(Data entries)
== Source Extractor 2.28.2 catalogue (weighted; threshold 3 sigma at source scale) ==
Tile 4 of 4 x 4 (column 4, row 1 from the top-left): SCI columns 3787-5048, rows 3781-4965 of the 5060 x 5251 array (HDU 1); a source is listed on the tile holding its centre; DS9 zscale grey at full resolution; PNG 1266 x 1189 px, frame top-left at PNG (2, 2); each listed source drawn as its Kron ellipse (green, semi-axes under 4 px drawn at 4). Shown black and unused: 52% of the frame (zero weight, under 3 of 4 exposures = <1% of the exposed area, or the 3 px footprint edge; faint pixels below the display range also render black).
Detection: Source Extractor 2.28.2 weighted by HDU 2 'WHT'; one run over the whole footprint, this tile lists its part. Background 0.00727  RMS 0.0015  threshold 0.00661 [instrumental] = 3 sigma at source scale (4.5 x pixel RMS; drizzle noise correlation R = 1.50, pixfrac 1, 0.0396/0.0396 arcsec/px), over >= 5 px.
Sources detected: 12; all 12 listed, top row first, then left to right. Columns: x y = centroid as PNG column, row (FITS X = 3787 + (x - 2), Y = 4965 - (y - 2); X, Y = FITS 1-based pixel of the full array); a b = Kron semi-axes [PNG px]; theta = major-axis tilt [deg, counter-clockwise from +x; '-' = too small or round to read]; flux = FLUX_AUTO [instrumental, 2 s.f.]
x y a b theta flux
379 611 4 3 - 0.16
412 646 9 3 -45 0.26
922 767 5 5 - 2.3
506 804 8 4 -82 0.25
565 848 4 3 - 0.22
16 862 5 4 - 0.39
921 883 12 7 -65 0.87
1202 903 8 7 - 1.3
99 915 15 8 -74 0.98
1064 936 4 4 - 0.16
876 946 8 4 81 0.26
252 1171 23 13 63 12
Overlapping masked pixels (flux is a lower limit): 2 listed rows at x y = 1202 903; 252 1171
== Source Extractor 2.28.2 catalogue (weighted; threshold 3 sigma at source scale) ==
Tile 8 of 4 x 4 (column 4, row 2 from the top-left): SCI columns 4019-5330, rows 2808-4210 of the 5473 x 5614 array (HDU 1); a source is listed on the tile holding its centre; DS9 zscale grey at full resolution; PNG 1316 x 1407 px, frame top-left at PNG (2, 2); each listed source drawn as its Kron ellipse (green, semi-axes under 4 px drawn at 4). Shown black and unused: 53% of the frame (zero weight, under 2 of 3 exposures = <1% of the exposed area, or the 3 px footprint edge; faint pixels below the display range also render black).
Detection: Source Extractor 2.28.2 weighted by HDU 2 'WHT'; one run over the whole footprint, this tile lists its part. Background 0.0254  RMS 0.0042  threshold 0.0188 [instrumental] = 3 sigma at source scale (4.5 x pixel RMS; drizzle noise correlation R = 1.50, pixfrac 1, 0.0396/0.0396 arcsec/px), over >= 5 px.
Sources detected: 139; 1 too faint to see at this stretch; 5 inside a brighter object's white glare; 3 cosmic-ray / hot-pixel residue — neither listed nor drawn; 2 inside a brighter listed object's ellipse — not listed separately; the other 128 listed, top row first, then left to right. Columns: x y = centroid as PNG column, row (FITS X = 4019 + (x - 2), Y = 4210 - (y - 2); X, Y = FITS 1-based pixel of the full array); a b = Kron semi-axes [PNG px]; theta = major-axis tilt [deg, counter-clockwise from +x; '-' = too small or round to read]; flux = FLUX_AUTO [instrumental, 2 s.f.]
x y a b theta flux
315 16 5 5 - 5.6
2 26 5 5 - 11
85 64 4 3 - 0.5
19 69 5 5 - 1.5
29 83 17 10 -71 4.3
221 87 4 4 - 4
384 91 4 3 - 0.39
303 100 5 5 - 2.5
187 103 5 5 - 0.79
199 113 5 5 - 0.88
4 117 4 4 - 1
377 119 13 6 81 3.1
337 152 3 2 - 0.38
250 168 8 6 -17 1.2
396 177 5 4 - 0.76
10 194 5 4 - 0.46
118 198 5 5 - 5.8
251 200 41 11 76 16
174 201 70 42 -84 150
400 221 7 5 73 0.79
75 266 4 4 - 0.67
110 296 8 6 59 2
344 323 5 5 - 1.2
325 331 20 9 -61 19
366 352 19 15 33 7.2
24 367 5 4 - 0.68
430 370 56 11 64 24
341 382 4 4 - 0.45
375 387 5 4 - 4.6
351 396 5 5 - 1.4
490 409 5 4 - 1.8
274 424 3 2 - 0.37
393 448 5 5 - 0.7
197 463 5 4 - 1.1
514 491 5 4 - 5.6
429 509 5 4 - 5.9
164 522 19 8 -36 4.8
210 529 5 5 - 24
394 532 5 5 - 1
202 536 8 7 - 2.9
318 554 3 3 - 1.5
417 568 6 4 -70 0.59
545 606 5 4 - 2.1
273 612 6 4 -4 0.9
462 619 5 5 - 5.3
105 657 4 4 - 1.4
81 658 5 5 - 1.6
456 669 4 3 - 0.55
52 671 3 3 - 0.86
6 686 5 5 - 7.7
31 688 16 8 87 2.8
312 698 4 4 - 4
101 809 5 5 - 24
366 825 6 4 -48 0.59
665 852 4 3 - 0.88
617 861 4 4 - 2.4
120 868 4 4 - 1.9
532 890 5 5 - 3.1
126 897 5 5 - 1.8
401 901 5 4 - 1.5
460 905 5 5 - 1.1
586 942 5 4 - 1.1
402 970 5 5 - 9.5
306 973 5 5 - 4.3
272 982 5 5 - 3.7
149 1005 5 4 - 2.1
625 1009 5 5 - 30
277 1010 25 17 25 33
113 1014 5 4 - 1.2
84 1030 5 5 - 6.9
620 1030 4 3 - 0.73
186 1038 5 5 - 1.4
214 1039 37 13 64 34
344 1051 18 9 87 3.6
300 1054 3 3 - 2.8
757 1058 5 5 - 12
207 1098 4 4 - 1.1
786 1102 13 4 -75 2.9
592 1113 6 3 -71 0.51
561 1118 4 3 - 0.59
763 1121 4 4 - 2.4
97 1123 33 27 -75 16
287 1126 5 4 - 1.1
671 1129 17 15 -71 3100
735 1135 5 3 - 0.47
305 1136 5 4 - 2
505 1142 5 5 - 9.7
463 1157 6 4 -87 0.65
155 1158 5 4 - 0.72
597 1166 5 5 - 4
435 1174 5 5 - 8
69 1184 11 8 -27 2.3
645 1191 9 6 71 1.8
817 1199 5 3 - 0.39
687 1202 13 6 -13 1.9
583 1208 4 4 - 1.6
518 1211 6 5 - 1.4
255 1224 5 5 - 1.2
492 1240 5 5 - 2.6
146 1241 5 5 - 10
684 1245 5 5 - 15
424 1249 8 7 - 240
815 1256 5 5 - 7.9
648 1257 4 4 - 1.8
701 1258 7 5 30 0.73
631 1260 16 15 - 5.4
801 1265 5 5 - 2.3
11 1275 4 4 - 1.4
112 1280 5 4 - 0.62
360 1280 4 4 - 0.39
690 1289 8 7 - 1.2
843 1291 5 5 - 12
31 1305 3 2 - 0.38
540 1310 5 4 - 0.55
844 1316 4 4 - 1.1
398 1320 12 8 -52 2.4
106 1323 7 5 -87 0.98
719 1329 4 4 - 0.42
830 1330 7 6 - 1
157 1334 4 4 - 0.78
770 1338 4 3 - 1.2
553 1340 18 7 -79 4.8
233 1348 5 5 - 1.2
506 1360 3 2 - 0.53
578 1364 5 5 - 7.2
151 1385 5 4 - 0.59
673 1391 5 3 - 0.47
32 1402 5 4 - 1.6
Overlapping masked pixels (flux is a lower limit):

Aim of the task:
Please arrange the lines from the start of the data entries through the line containing "Overlapping masked pixels (flux is a lower limit): 2", inclusive, as a numbered list with blank lines left out.

Task output:
1. == Source Extractor 2.28.2 catalogue (weighted; threshold 3 sigma at source scale) ==
2. Tile 4 of 4 x 4 (column 4, row 1 from the top-left): SCI columns 3787-5048, rows 3781-4965 of the 5060 x 5251 array (HDU 1); a source is listed on the tile holding its centre; DS9 zscale grey at full resolution; PNG 1266 x 1189 px, frame top-left at PNG (2, 2); each listed source drawn as its Kron ellipse (green, semi-axes under 4 px drawn at 4). Shown black and unused: 52% of the frame (zero weight, under 3 of 4 exposures = <1% of the exposed area, or the 3 px footprint edge; faint pixels below the display range also render black).
3. Detection: Source Extractor 2.28.2 weighted by HDU 2 'WHT'; one run over the whole footprint, this tile lists its part. Background 0.00727  RMS 0.0015  threshold 0.00661 [instrumental] = 3 sigma at source scale (4.5 x pixel RMS; drizzle noise correlation R = 1.50, pixfrac 1, 0.0396/0.0396 arcsec/px), over >= 5 px.
4. Sources detected: 12; all 12 listed, top row first, then left to right. Columns: x y = centroid as PNG column, row (FITS X = 3787 + (x - 2), Y = 4965 - (y - 2); X, Y = FITS 1-based pixel of the full array); a b = Kron semi-axes [PNG px]; theta = major-axis tilt [deg, counter-clockwise from +x; '-' = too small or round to read]; flux = FLUX_AUTO [instrumental, 2 s.f.]
5. x y a b theta flux
6. 379 611 4 3 - 0.16
7. 412 646 9 3 -45 0.26
8. 922 767 5 5 - 2.3
9. 506 804 8 4 -82 0.25
10. 565 848 4 3 - 0.22
11. 16 862 5 4 - 0.39
12. 921 883 12 7 -65 0.87
13. 1202 903 8 7 - 1.3
14. 99 915 15 8 -74 0.98
15. 1064 936 4 4 - 0.16
16. 876 946 8 4 81 0.26
17. 252 1171 23 13 63 12
18. Overlapping masked pixels (flux is a lower limit): 2 listed rows at x y = 1202 903; 252 1171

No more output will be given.